Christopher L Cook, William E Wade, Bradley C Martin, Matthew Perri
Journal of the American Pharmacists Association: JAPhA 2005, 45 (2): 151-9

OBJECTIVE: To evaluate the level of agreement among three previously validated self-reported medication adherence measures and pharmacy refill records (RRs).

DESIGN: Cross-sectional study.

SETTING: Five primary care physician office sites in rural northeast Georgia.

PARTICIPANTS: 139 adult patients with one or more of these chronic diseases: hypertension, diabetes mellitus, hypercholesterolemia, hypothyroidism, or a condition requiring hormone replacement therapy.

INTERVENTIONS: Study participants completed the Brief Medication Questionnaire (BMQ), the Medication Adherence Survey (MAS), and the Medical Outcomes Study (MOS) instruments; pharmacy RRs for the medication or medications being used to treat the target disease were obtained from pharmacies used by the study participants.

MAIN OUTCOME MEASURES: Adherence to medication therapy for target disease.

RESULTS: Participants were nearly all white (98.6%), consistent with the Appalachian area in which the study was conducted, and mostly women (71.9%). While 91.4% of study participants reported taking their study medication most or all of the time, RRs showed mean adherence rates of 82.6%, 82.1%, 79.1%, 74.6%, and 69.8% for diabetes mellitus, hypertension, hypothyroidism, hypercholesterolemia, and hormone replacement therapy, respectively. Moderate correlations of .234, .261, and .213 were found between RRs and the MAS, MOS, and BMQ belief screen, respectively. Spearman correlations ranged from .091 between RRs and the BMQ regimen subscale to .313 between MOS and MAS. Pearson chi-square tests showed that only the BMQ belief subscale was significant in this study.
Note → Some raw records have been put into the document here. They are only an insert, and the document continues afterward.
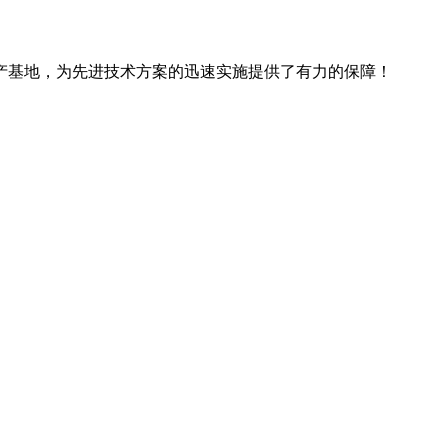
产基地，为先进技术方案的迅速实施提供了有力的保障！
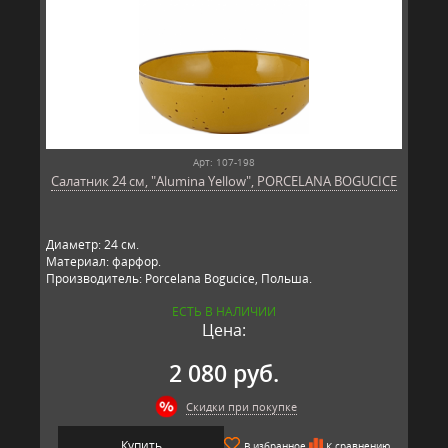
Арт: 107-198
Салатник 24 см, "Alumina Yellow", PORCELANA BOGUCICE
Диаметр: 24 см.
Материал: фарфор.
Производитель: Porcelana Bogucice, Польша.
ЕСТЬ В НАЛИЧИИ
Цена:
2 080 руб.
Скидки при покупке
Купить
В избранное
К сравнению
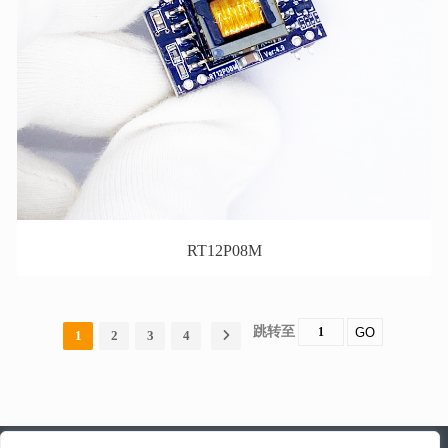
RT12P08M
跳转至
GO
1
2
3
4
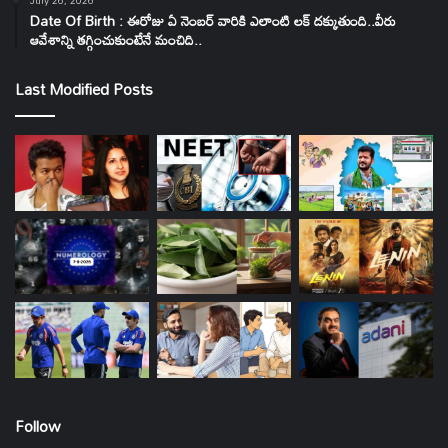
July 26, 2026
Date Of Birth : ఈరోజు ఏ నెంబర్ వారికి ఎలాంటి లక్ దక్కుతుంది..వీరు
ఆవేశాన్ని తగ్గించుకుంటేనే మంచిది..
Last Modified Posts
Follow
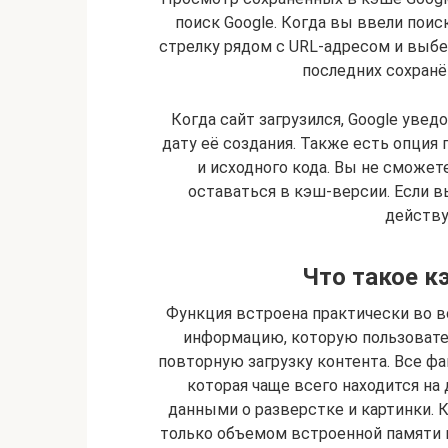
поиск Google. Когда вы ввели поис
стрелку рядом с URL-адресом и выбе
последних сохранё
Когда сайт загрузился, Google увед
дату её создания. Также есть опция
и исходного кода. Вы не сможет
оставаться в кэш-версии. Если в
действу
Что такое к
Функция встроена практически во 
информацию, которую пользовате
повторную загрузку контента. Все фа
которая чаще всего находится на 
данными о разверстке и картинки. 
только объемом встроенной памяти 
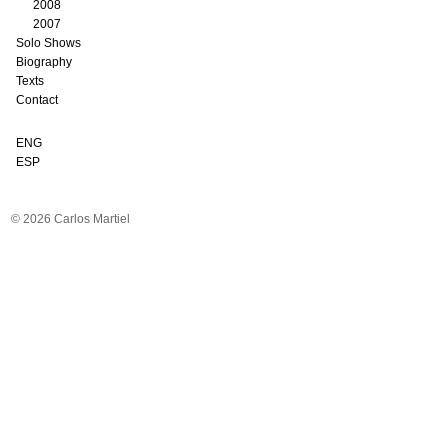
2008
2007
Solo Shows
Biography
Texts
Contact
ENG
ESP
© 2026 Carlos Martiel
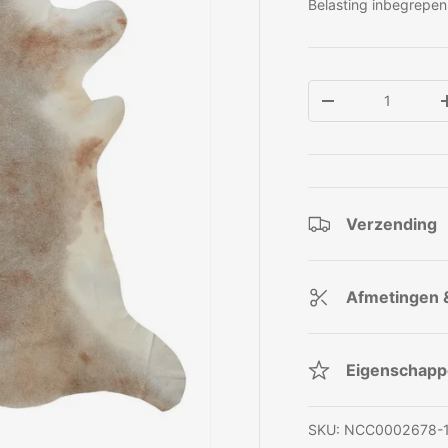
Belasting inbegrepen
Aantal
Verlaag de hoeve
Verzending
Afmetingen 
Eigenschap
SKU:
NCC0002678-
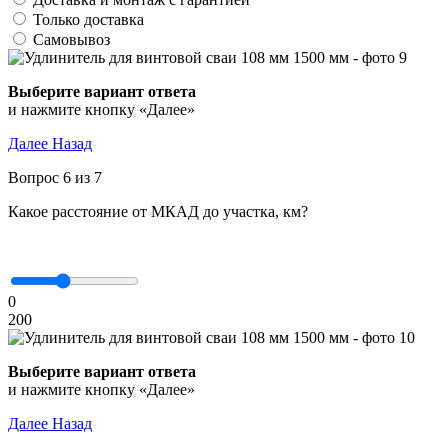
Только доставка
Самовывоз
Выберите вариант ответа
и нажмите кнопку «Далее»
Далее
Назад
Вопрос 6 из 7
Какое расстояние от МКАД до участка, км?
0
200
Выберите вариант ответа
и нажмите кнопку «Далее»
Далее
Назад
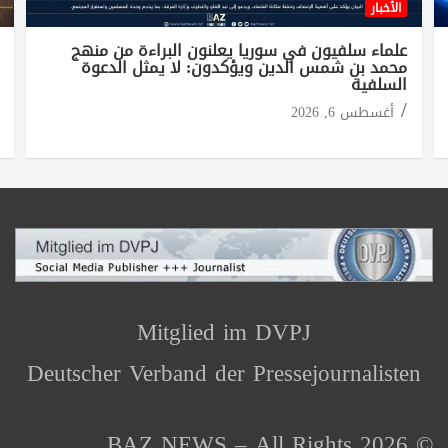
الأخبار
علماء سلفيون في سوريا يعلنون البراءة من منهج
محمد بن شمس الدين ويؤكدون: لا يمثل الدعوة
السلفية
أغسطس 6, 2026
Mitglied im DVPJ
Deutscher Verband der Pressejournalisten
© 2026 BAZ NEWS – All Rights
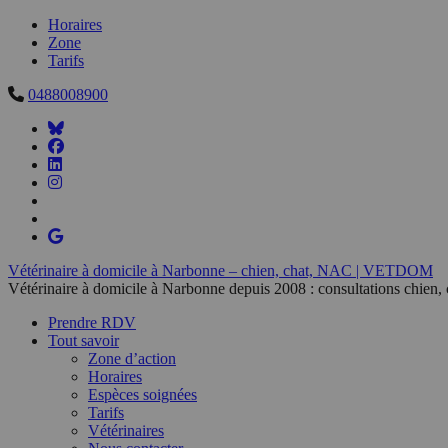
Horaires
Zone
Tarifs
0488008900
Vétérinaire à domicile à Narbonne – chien, chat, NAC | VETDOM
Vétérinaire à domicile à Narbonne depuis 2008 : consultations chien,
Prendre RDV
Tout savoir
Zone d’action
Horaires
Espèces soignées
Tarifs
Vétérinaires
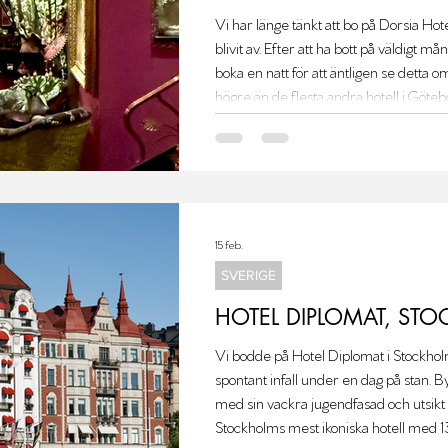
Vi har länge tänkt att bo på Dorsia Hot
blivit av. Efter att ha bott på väldigt må
boka en natt för att äntligen se detta om
högre än de flesta andra hotell i Götebo
förväntningar var höga – tyvärr infriade
15 feb.
SVERIGE
HOTEL DIPLOMAT, ST
Vi bodde på Hotel Diplomat i Stockholm
spontant infall under en dag på stan.
med sin vackra jugendfasad och utsikt
Stockholms mest ikoniska hotell med 13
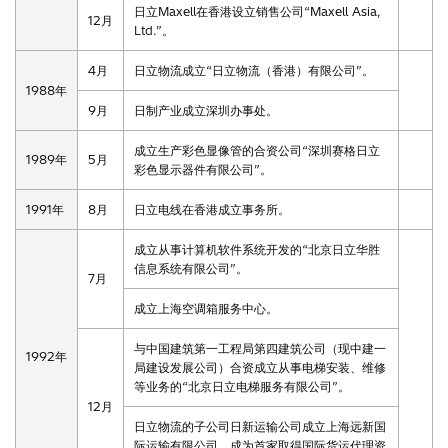
日立Maxell在香港设立销售公司“Maxell Asia,
12月
Ltd.”。
4月
日立物流成立“日立物流（香港）有限公司”。
1988年
9月
日制产业成立深圳办事处。
成立生产彩色显像管的合资公司“深圳赛格日立
1989年
5月
彩色显示器件有限公司”。
1991年
8月
日立电线在香港成立事务所。
成立从事计算机软件系统开发的“北京日立华胜
信息系统有限公司”。
7月
成立上海空调箱服务中心。
与中国建筑第一工程局第四建筑公司（现中建一
1992年
局建设发展公司）合资成立从事电梯安装、维修
等业务的“北京日立电梯服务有限公司”。
12月
日立物流的子公司日新运输公司成立上海远新国
际运输有限公司，成为首家取得国际货运代理资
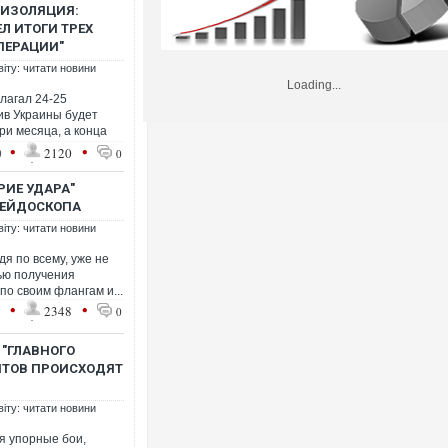
 ИЗОЛЯЦИЯ:
Л ИТОГИ ТРЕХ
ПЕРАЦИИ"
віту: читати новини
Loading...
лагал 24-25
ив Украины будет
ри месяца, а конца
•
•
0
2120
0
РИЕ УДАРА"
ЛЕЙДОСКОПА
віту: читати новини
я по всему, уже не
тью получения
по своим флангам и...
•
•
1
2348
0
 "ГЛАВНОГО
НТОВ ПРОИСХОДЯТ
віту: читати новини
я упорные бои,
CONCLUSION: Because of the weak to moderate concordance found among validated measures of adherence, the selection of a useful adherence measure in pharmacy practice is difficult. These findings underscore the difficulty in both assessing patients' medication-taking behavior and assessing and comparing the results of adherence research. The development of valid and reliable measures for easily assessing medication adherence behavior in community pharmacies is needed.